Investigating the Role of Protostellar Variability with PRIMA Using Monte Carlo Simulations
Rachel R. Lee, Cara Battersby, Aleksandra Kuznetsova, Doug Johnstone, William J. Fischer, Henrik Beuther, Yasuhiro Hasegawa, Marta Sewilo
TL;DR
The paper addresses whether episodic accretion bursts can supply the bulk of protostellar mass, i.e., whether $M_{ m burst} \geq 0.5 M_{*}$. It uses Monte Carlo-based synthetic ensembles drawn from Herschel 70 μm fluxes to simulate PRIMA-like far-infrared monitoring of evolving protostars, combining steady accretion with bursts. Two scenarios are explored—FU Ori-dominated bursts and multiple equally important burst types—and the results indicate that about 2000 protostars are needed for PRIMA to constrain the burst contribution to mass assembly.

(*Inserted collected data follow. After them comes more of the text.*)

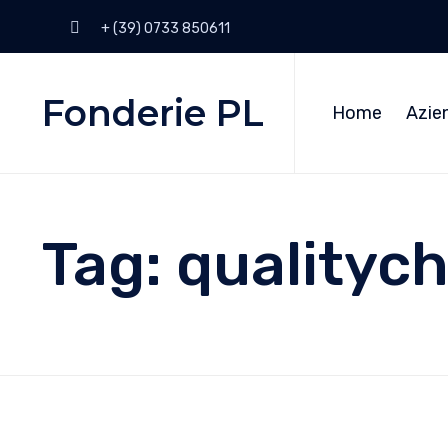
+ (39) 0733 850611
Fonderie PL
Home
Azie
Tag:
qualityc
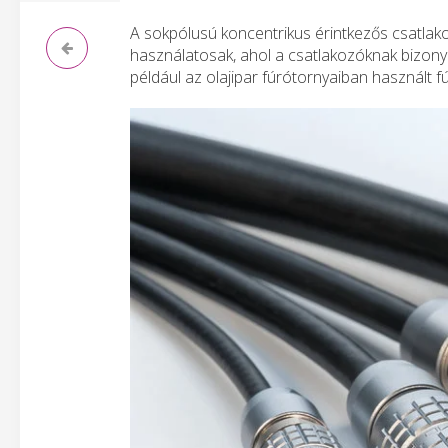
A sokpólusú koncentrikus érintkezős csatlak
használatosak, ahol a csatlakozóknak bizony
például az olajipar fúrótornyaiban használt 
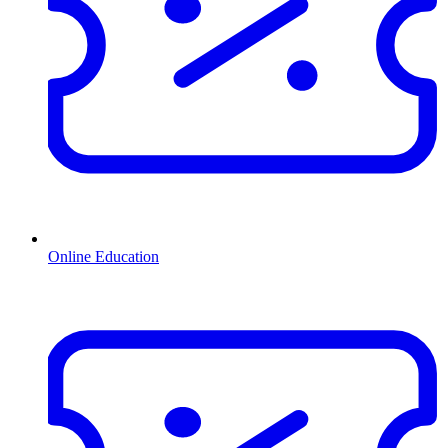
Online Education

These findings inform planning of deep far-IR time-domain surveys and place quantitative limits on the role of episodic accretion in the early evolution of stars.
Abstract
Evidence suggests that protostellar outbursts likely play a critical role in the stellar mass assembly process, but the extent of this contribution is not well understood. Using the proposed observing program of PRIMA, a concept far-IR observatory (PRIMA GO Case #43 in Moullet et al. 2023), we examine the probe's ability to unambiguously determine whether or not variable accretion events dominate the stellar mass assembly process ($M_{\rm burst}\geq0.5M_{*}$). To do this, we construct multiple protostellar ensembles using Herschel 70$μ$m flux data and evolve them using a toy Monte Carlo simulation through steady-state and high magnitude accretion events. Ensembles are observed at various epochs in the evolution process to conclude how many large amplitude outbursts are observationally recoverable during the proposed program. Based on our synthetic observations and our simulation specifications, we determine that observing a protostellar ensemble of at least 2000 protostars using PRIMA's proposed program is sufficient for determining the importance of protostellar outbursts in the stellar mass assembly process.